Teoria da inflação no varejo
VINICIUS TORRES FREIRE
FOLHA DE SÃO PAULO - 15/12/10
IBGE registra febre de venda de carros, o que explica as medidas "prudenciais" tomadas pelo Banco Central
AS VENDAS no comércio varejista continuam em ritmo "chinês", como diz hoje o clichê. A medida mais ampla das vendas no varejo, que inclui veículos e material de construção, registrou incremento de 11,2%.
O principal vetor da animação nas caixas registradoras foi a venda de automóveis. Entende-se ainda mais, pois, as medidas tomadas pelo Banco Central faz quase duas semanas, decisões que têm como objetivo reduzir os prazos de financiamento e encarecer o custo do dinheiro. As medidas já começaram a surtir efeito na praça. Era bem sabido que havia uma febre de consumo de carros, mas os dados do IBGE a respeito vieram ainda mais gordos do que o estimado por economistas.
Os dados divulgados ontem pelo IBGE dizem respeito a um já longínquo outubro, mas o que há de novo no fronte capaz de ter desanimado o consumidor em novembro e neste mês? Como já mencionado, o único fator maior que pode derrubar um tanto o desempenho do varejo é a restrição de crédito para a compra de automóveis e, bem menos, os efeitos do enxugamento de dinheiro nas demais taxas de juros para o consumidor.
No entanto, nestes dois meses finais do ano, a confiança do consumidor, a vontade de comprar e a esperança de continuar empregado, está em patamar recorde. O crédito continuou a crescer praticamente no mesmo ritmo forte do ano, os aumentos salariais vieram acima da inflação para praticamente todas as categorias organizadas e o desemprego continuava a declinar pelo menos até o mês passado.
DEBATE DE JANEIRO
O grande debate da virada do ano a respeito de taxas de juros e inflação será, primeiro, aquele a respeito da duração e da extensão dos efeitos da política de enxugamento monetário do Banco Central. Segundo, se o Banco Central de fato alterou ou virá alterar sua maneira de encarar o controle de preços, como corre à boca nada pequena entre certos comentaristas e economistas.

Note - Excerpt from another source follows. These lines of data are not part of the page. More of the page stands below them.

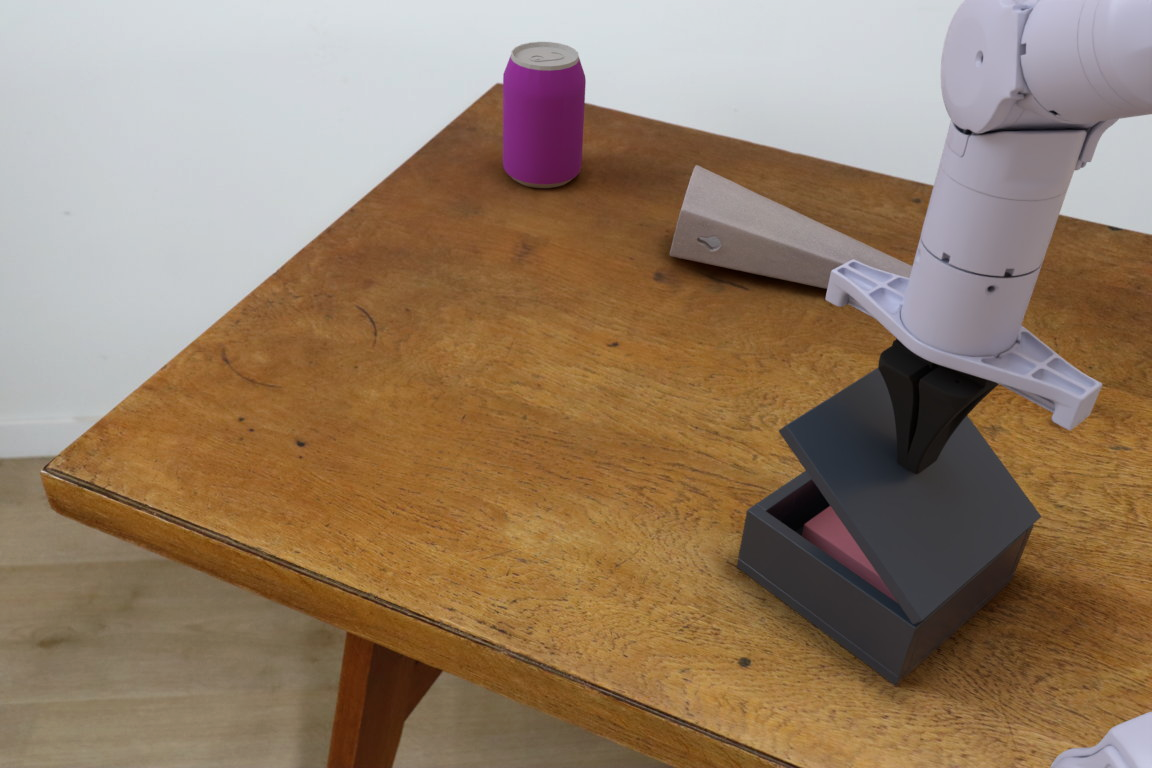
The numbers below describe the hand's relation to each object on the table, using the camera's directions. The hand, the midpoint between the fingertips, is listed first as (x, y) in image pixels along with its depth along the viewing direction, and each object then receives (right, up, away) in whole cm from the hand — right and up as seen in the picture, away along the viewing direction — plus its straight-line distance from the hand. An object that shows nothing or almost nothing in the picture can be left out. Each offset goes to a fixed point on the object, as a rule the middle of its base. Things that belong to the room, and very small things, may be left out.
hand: (916, 461), depth 61 cm
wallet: (-1, -7, +5) cm, 9 cm away
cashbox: (-1, -7, +6) cm, 9 cm away
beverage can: (-22, +25, +47) cm, 58 cm away
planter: (+2, +14, +34) cm, 37 cm away
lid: (0, -1, +1) cm, 1 cm away
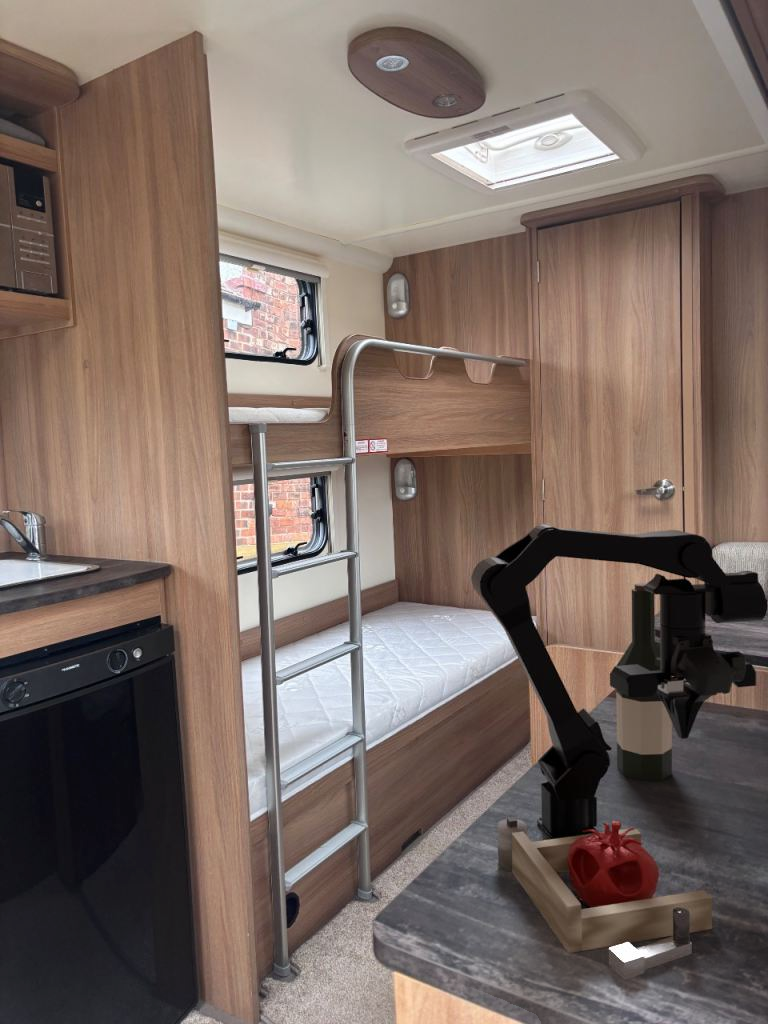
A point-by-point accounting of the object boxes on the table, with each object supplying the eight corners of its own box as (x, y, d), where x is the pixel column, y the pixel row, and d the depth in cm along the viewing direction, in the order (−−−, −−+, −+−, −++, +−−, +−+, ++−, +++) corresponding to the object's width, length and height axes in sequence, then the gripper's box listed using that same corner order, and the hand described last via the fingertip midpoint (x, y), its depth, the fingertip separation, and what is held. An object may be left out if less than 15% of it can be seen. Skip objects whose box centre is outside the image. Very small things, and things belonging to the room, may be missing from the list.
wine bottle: (683, 775, 122) (683, 586, 120) (640, 785, 119) (639, 591, 117) (647, 756, 130) (646, 578, 128) (606, 765, 127) (604, 583, 125)
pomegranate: (586, 869, 97) (585, 796, 96) (669, 892, 91) (668, 814, 90) (555, 907, 88) (553, 827, 88) (644, 935, 83) (643, 849, 82)
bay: (558, 954, 80) (558, 900, 80) (494, 858, 99) (493, 814, 99) (711, 928, 84) (711, 877, 83) (621, 840, 103) (620, 798, 102)
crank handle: (624, 979, 76) (624, 938, 76) (608, 965, 78) (608, 925, 78) (696, 955, 79) (695, 916, 79) (679, 942, 82) (678, 903, 81)
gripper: (650, 644, 95) (650, 768, 96) (785, 632, 99) (784, 752, 100) (607, 625, 106) (608, 736, 107) (730, 615, 109) (730, 723, 111)
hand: (682, 737), depth 106 cm, fingers closed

Isto é, trata-se de descobrir se o BC acredita que medidas reguladoras (exigência de mais capital para empréstimos, exigência de mais compulsórios) são um instrumento de controle da inflação ou se, quase ao contrário, a autoridade monetária apenas reconhece o bem sabido efeito de tais decisões no crédito, um efeito que pode ser aproveitado a fim de evitar de imediato uma alta maior de juros, mas não muito mais do que isso. Ou seja, as medidas "de prudência", com o objetivo de evitar exageros no crédito e risco de calotes, teriam apenas um efeito colateral nos juros, aceito com satisfação.
Para os adeptos ou torcedores da tese de que o "Banco Central mudou", janeiro é decisivo. Haverá decisão sobre juros. Pode-se começar a medir o efeito das medidas "macroprudenciais" de restrição de crédito: vão redundar apenas num baque na venda de carros ou vão alterar o panorama de crédito e de "vontade de gastar" de modo mais disseminado? O economista-padrão acredita que o efeito "contracionista" das medidas "macroprudenciais" é restrito. Pode servir para "economizar" na alta de juros, da Selic, mas não afeta geralmente os agentes econômicos, até porque não afeta decisões centrais acerca de investir e/ou de poupar. O Banco Central pagaria para ver se a "heterodoxia" funciona? Difícil de acreditar.